- Set of tasks -
A. In the Senate speech on the luxury car tax, restate the part from "Why do we have" up to and including "absolutely support you.", changing "redistribution of wealth" to "redistribution of income".
B. According to the Senate speech on the luxury car tax, what sales tax did China impose on vehicles with an engine size of four litres or greater?
C. Continue the Senate speech on the luxury car tax from its final sentence.

- Given passage -
──────────────────────────────

Senate debates

Wednesday, 3 September 2008

Tax Laws Amendment (Luxury Car Tax) Bill 2008; a New Tax System (Luxury Car Tax Imposition — General) Amendment Bill 2008; a New Tax System (Luxury Car Tax Imposition — Customs) Amendment Bill 2008; a New Tax System (Luxury Car Tax Imposition — Excise) Amendment Bill 2008

Second Reading

11:30 am

Photo of Christine MilneChristine Milne (Tasmania, Australian Greens) Share this | Hansard source

I rise today in this debate on the Tax Laws Amendment (Luxury Car Tax) Bill 2008 to say that the Greens have long argued that Australian car manufacturing cannot be globally competitive if it continues to build large gas-guzzling cars when consumers worldwide are choosing smaller fuel-efficient vehicles in the face of peak oil and climate change. I am not surprised by the contributions I have heard from the opposition, because they are climate change sceptics and they do not believe in peak oil either. But what is interesting is that they are prepared to give endless subsidies to the fossil fuel industry and to subsidise the price of fuel even though their small subsidy is going to go nowhere in the face of peak oil, with oil prices destined to be $150 or $200 a barrel. I would also point out to Senator Macdonald that a standard diesel Nissan Patrol is $51,000. There are plenty of four-wheel drives on the market that come in under this threshold that the government has set. People living around Australia do not have to buy a luxury car in order to have four-wheel-drive, if that is the issue.

Why do we have a tax system? What is the purpose of the tax system? It is to raise revenue to deliver for the public good, whatever the government of the day might perceive the public good to be. In this case, we have an income tax system which ought to be a system for the redistribution of wealth, and that is why the Greens opposed the cut to the highest income tax rate. We argued that there should be a more equitable Australia. It does not serve our democracy well for the gap between rich and poor to be increasing. Hence, we have argued that if you want to focus on the redistribution of wealth then do it through the income tax system and we will absolutely support you.

What we want to see is a vehicle manufacturing sector in Australia which is globally competitive and can continue to employ people. I remind the Senate that, in 2006, when I made a speech in the debate on the Costello budget of that time, I pointed out how stupid it was for the then Treasurer to give $52 million to Ford without tying it to vehicle fuel efficiency design. The coalition gave plenty of subsidies to the car manufacturing industry to make cars that nobody wants to buy. The people who have propped up the gas guzzlers in Australia are governments through their procurement processes, their fleet vehicles and the fringe benefits tax concessions. If governments were not buying large six-cylinder cars and suggesting to people that they tool up to send V8s to the United States or V8s into the Saudi Arabian market under a proposed free trade agreement with the Middle East, for example, we would not have such an inefficient industry.

Let us look at China and the Europeans, for example. The Europeans have moved fast on climate change, and they have recognised that not only is moving fast on climate change a good thing for the environment but it is a good thing in terms of affordability and oil and energy sources. It also builds competitiveness in their car manufacturing sector at the luxury end of the market, which is what we are talking about. They brought in a directive for the European Union which said that they could not manufacture cars to be driven in the European Union that did not meet stringent fuel efficiency standards. In 2006, China adopted a mandatory fuel efficiency target of 6.8 litres per 100 kilometres. Just recently, China has gone even further, imposing a 40 per cent sales tax on vehicles with an engine size of four litres or greater, and a 25 per cent sales tax on vehicles with a two to four litre engine size. Why? They want to protect the Chinese car manufacturing sector and drive it to produce the world’s most fuel efficient, small, cheap, affordable car. Not only will that be good for China in terms of its transport emissions sector but it will also be good for China in terms of its global dominance of that market. We should learn from that.

──────────────────────────────

- Data records -
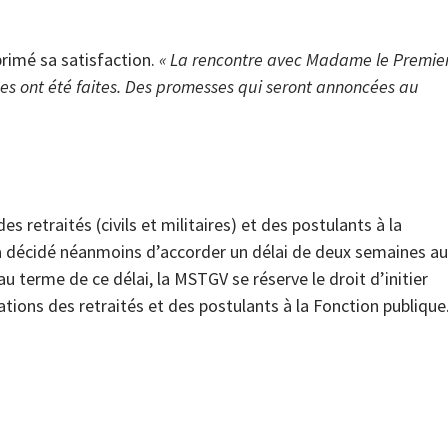
primé sa satisfaction.
« La rencontre avec Madame le Premie
ses ont été faites. Des promesses qui seront annoncées au
s retraités (civils et militaires) et des postulants à la
a décidé néanmoins d’accorder un délai de deux semaines au
u terme de ce délai, la MSTGV se réserve le droit d’initier
ations des retraités et des postulants à la Fonction publique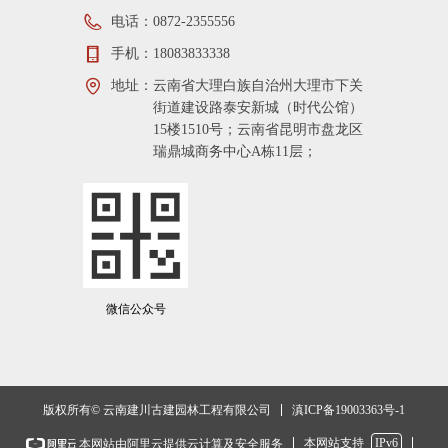
电话：
0872-2355556
手机：
18083833338
地址：
云南省大理白族自治州大理市下关
街道建设路泰安新城（时代公馆）
15楼1510号；云南省昆明市盘龙区
瑞鼎城商务中心A栋11层；
微信公众号
滇ICP备19003363号-1
版权所有© 云南建川古建园林工程有限公司
本网站支持
IPv6
本网站由阿里云提供云计算及安全服务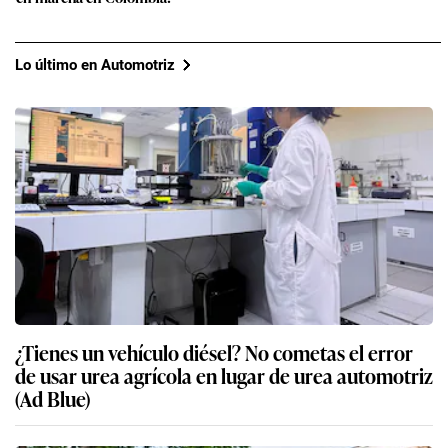
Lo último en Automotriz
¿Tienes un vehículo diésel? No cometas el error
de usar urea agrícola en lugar de urea automotriz
(Ad Blue)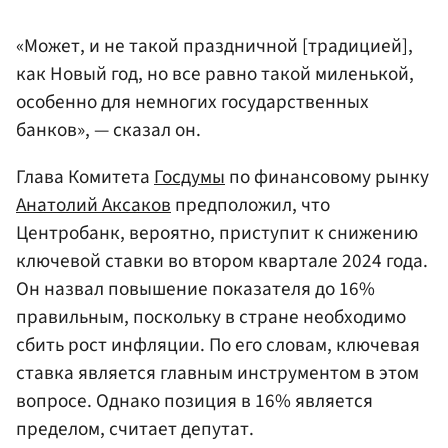
«Может, и не такой праздничной [традицией],
как Новый год, но все равно такой миленькой,
особенно для немногих государственных
банков», — сказал он.
Глава Комитета
Госдумы
по финансовому рынку
Анатолий Аксаков
предположил, что
Центробанк, вероятно, приступит к снижению
ключевой ставки во втором квартале 2024 года.
Он назвал повышение показателя до 16%
правильным, поскольку в стране необходимо
сбить рост инфляции. По его словам, ключевая
ставка является главным инструментом в этом
вопросе. Однако позиция в 16% является
пределом, считает депутат.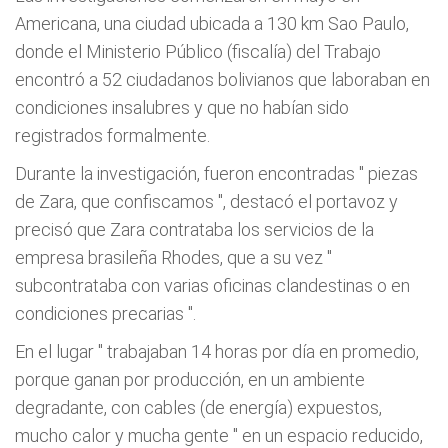
Americana, una ciudad ubicada a 130 km Sao Paulo,
donde el Ministerio Público (fiscalía) del Trabajo
encontró a 52 ciudadanos bolivianos que laboraban en
condiciones insalubres y que no habían sido
registrados formalmente.
Durante la investigación, fueron encontradas "
piezas
de Zara, que confiscamos
", destacó el portavoz y
precisó que Zara contrataba los servicios de la
empresa brasileña Rhodes, que a su vez "
subcontrataba con varias oficinas clandestinas o en
condiciones precarias
".
En el lugar "
trabajaban 14 horas por día en promedio,
porque ganan por producción, en un ambiente
degradante, con cables (de energía) expuestos,
mucho calor y mucha gente
" en un espacio reducido,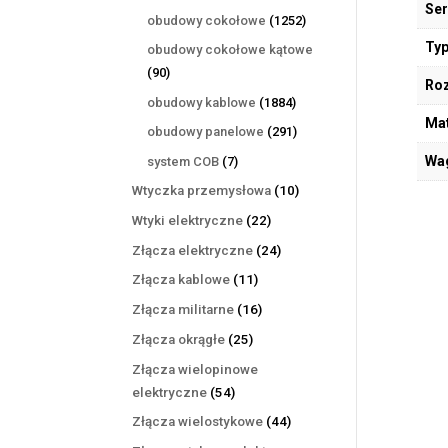
Ser
produktów
1252
obudowy cokołowe
1252
produkty
Typ
obudowy cokołowe kątowe
90
90
Ro
produktów
1884
obudowy kablowe
1884
Mat
produkty
291
obudowy panelowe
291
produktów
7
Wa
system COB
7
produktów
10
Wtyczka przemysłowa
10
produktów
22
Wtyki elektryczne
22
produkty
24
Złącza elektryczne
24
produkty
11
Złącza kablowe
11
produktów
16
Złącza militarne
16
produktów
25
Złącza okrągłe
25
produktów
Złącza wielopinowe
54
elektryczne
54
produkty
44
Złącza wielostykowe
44
produkty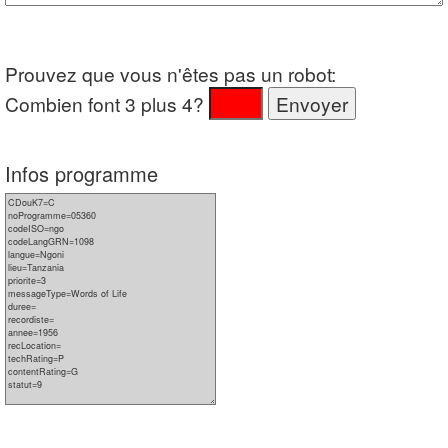
Prouvez que vous n'êtes pas un robot:
Combien font 3 plus 4?
Infos programme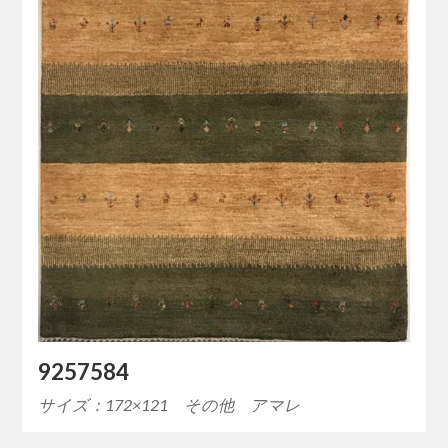
9257584
サイズ：172×121 その他 アマレ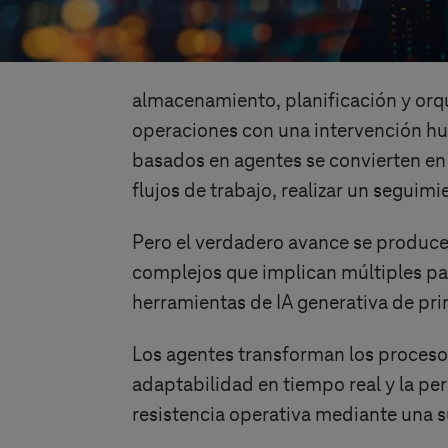
almacenamiento, planificación y orqu
operaciones con una intervención hum
basados en agentes se convierten en
flujos de trabajo, realizar un seguim
Pero el verdadero avance se produce 
complejos que implican múltiples pas
herramientas de IA generativa de pr
Los agentes transforman los procesos
adaptabilidad en tiempo real y la pe
resistencia operativa mediante una s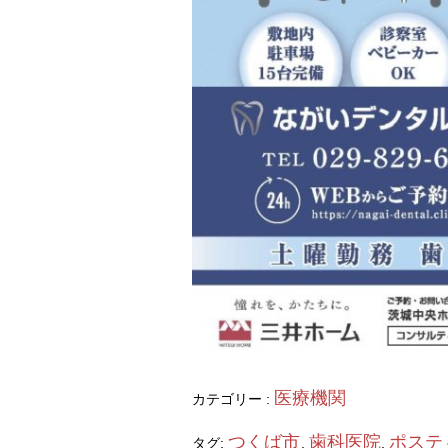
医療機関
カテゴリー :
つくば市
歯科医院
ポステ
タグ:
,
,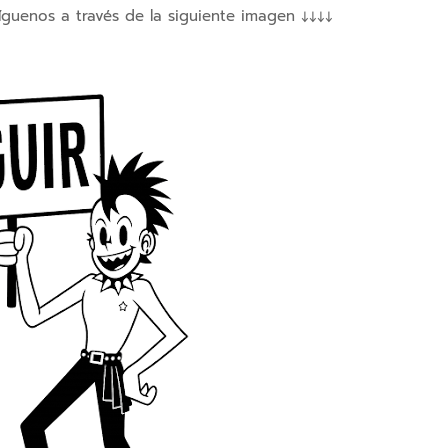
íguenos a través de la siguiente imagen ↓↓↓↓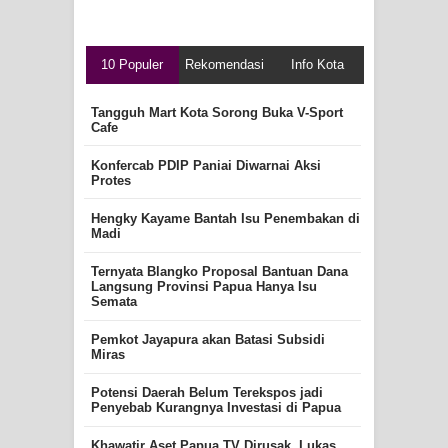
10 Populer
Rekomendasi
Info Kota
Tangguh Mart Kota Sorong Buka V-Sport
Cafe
Konfercab PDIP Paniai Diwarnai Aksi
Protes
Hengky Kayame Bantah Isu Penembakan di
Madi
Ternyata Blangko Proposal Bantuan Dana
Langsung Provinsi Papua Hanya Isu
Semata
Pemkot Jayapura akan Batasi Subsidi
Miras
Potensi Daerah Belum Terekspos jadi
Penyebab Kurangnya Investasi di Papua
Khawatir Aset Papua TV Dirusak, Lukas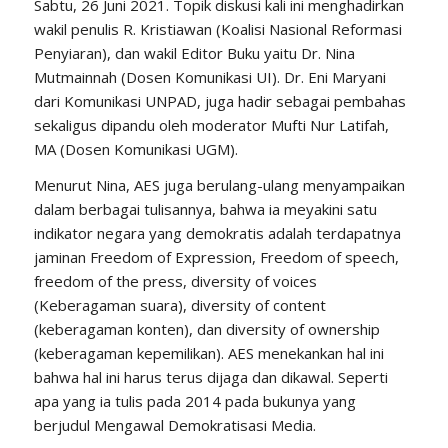
Sabtu, 26 Juni 2021. Topik diskusi kali ini menghadirkan
wakil penulis R. Kristiawan (Koalisi Nasional Reformasi
Penyiaran), dan wakil Editor Buku yaitu Dr. Nina
Mutmainnah (Dosen Komunikasi UI). Dr. Eni Maryani
dari Komunikasi UNPAD, juga hadir sebagai pembahas
sekaligus dipandu oleh moderator Mufti Nur Latifah,
MA (Dosen Komunikasi UGM).
Menurut Nina, AES juga berulang-ulang menyampaikan
dalam berbagai tulisannya, bahwa ia meyakini satu
indikator negara yang demokratis adalah terdapatnya
jaminan Freedom of Expression, Freedom of speech,
freedom of the press, diversity of voices
(Keberagaman suara), diversity of content
(keberagaman konten), dan diversity of ownership
(keberagaman kepemilikan). AES menekankan hal ini
bahwa hal ini harus terus dijaga dan dikawal. Seperti
apa yang ia tulis pada 2014 pada bukunya yang
berjudul Mengawal Demokratisasi Media.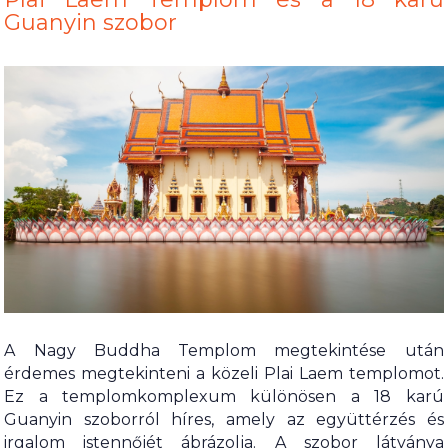
Guanyin szobor
A Nagy Buddha Templom megtekintése után
érdemes megtekinteni a közeli Plai Laem templomot.
Ez a templomkomplexum különösen a 18 karú
Guanyin szoborról híres, amely az együttérzés és
irgalom istennőjét ábrázolja. A szobor látványa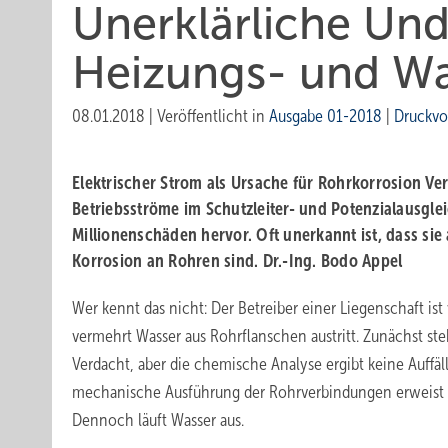
Unerklärliche Und
Heizungs- und Wa
08.01.2018
|
Veröffentlicht in
Ausgabe 01-2018
|
Druckvo
Elektrischer Strom als Ursache für Rohrkorrosion
Ver
Betriebsströme im Schutzleiter- und Potenzialausgle
Millionenschäden hervor. Oft unerkannt ist, dass sie
Korrosion an Rohren sind.
Dr.-Ing. Bodo Appel
Wer kennt das nicht: Der Betreiber einer Liegenschaft ist 
vermehrt Wasser aus Rohrflanschen austritt. Zunächst ste
Verdacht, aber die chemische Analyse ergibt keine Auffäl
mechanische Ausführung der Rohrverbindungen erweist s
Dennoch läuft Wasser aus.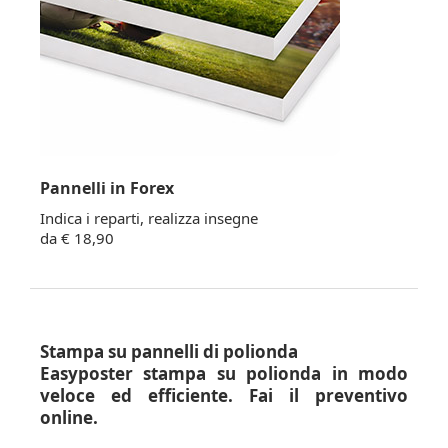
Pannelli in Forex
Indica i reparti, realizza insegne
da € 18,90
Stampa su pannelli di polionda
Easyposter stampa su polionda in modo
veloce ed efficiente. Fai il preventivo
online.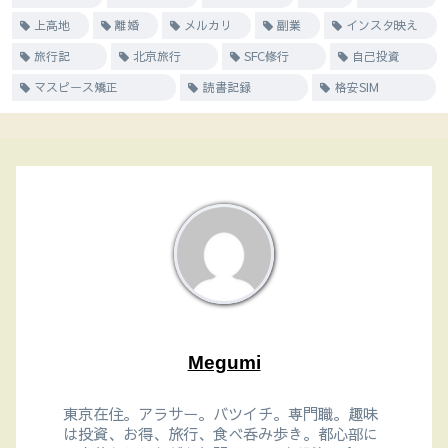
上高地
離婚
メルカリ
副業
インスタ映え
旅行記
北京旅行
SFC修行
自己投資
マスピース矯正
読書記録
格安SIM
Megumi
東京在住。アラサー。バツイチ。専門職。趣味
は投資、お得、旅行、食べ呑み歩き。都心部に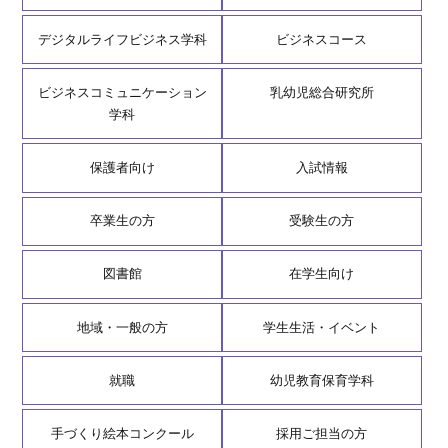
デジタルライフビジネス学科
ビジネスコース
ビジネスコミュニケーション
乳幼児総合研究所
学科
保護者向け
入試情報
卒業生の方
受験生の方
図書館
在学生向け
地域・一般の方
学生生活・イベント
就職
幼児教育保育学科
手づくり絵本コンクール
採用ご担当の方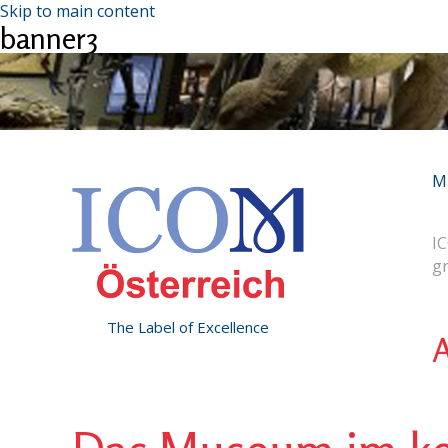
Skip to main content
banner3
M
IC
g
The Label of Excellence
A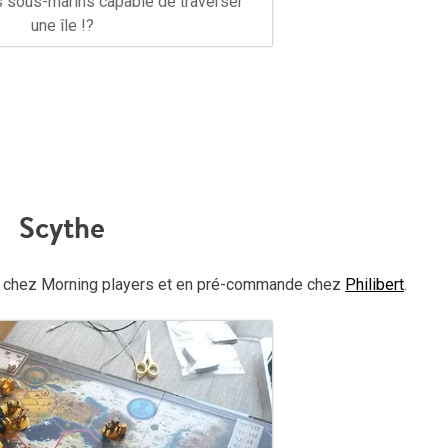
s sous-marins capable de traverser
une île !?
Scythe
té chez Morning players et en pré-commande chez
Philibert
.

──────────────────────────────

- Results of the tasks -
A.
Why do we have a tax system? What is the purpose of the tax system? It is to raise revenue to deliver for the public good, whatever the government of the day might perceive the public good to be. In this case, we have an income tax system which ought to be a system for the redistribution of income, and that is why the Greens opposed the cut to the highest income tax rate. We argued that there should be a more equitable Australia. It does not serve our democracy well for the gap between rich and poor to be increasing. Hence, we have argued that if you want to focus on the redistribution of income then do it through the income tax system and we will absolutely support you.

B. A 40 per cent sales tax.

C.
Propping up Australian car manufacturers to build cars that the world does not want to buy, and then propping them up further through government procurement and fringe benefits tax concessions that encourage people to drive more, is ridiculous in a climate constrained world and it will lead to job losses and collapse. There will not be a sufficient market for the critical mass of cars we are talking about. So if you are interested in building innovation in the Australian car manufacturing industry and using the innovation that is coming out of our universities and our design schools and if we are interested in building a competitive car manufacturing sector in Australia so that jobs are sustainable in the long term then we ought to be tying any subsidy to vehicle manufacturers in Australia to green cars, to fuel efficient design and to keeping an eye out for what the rest of the world is doing.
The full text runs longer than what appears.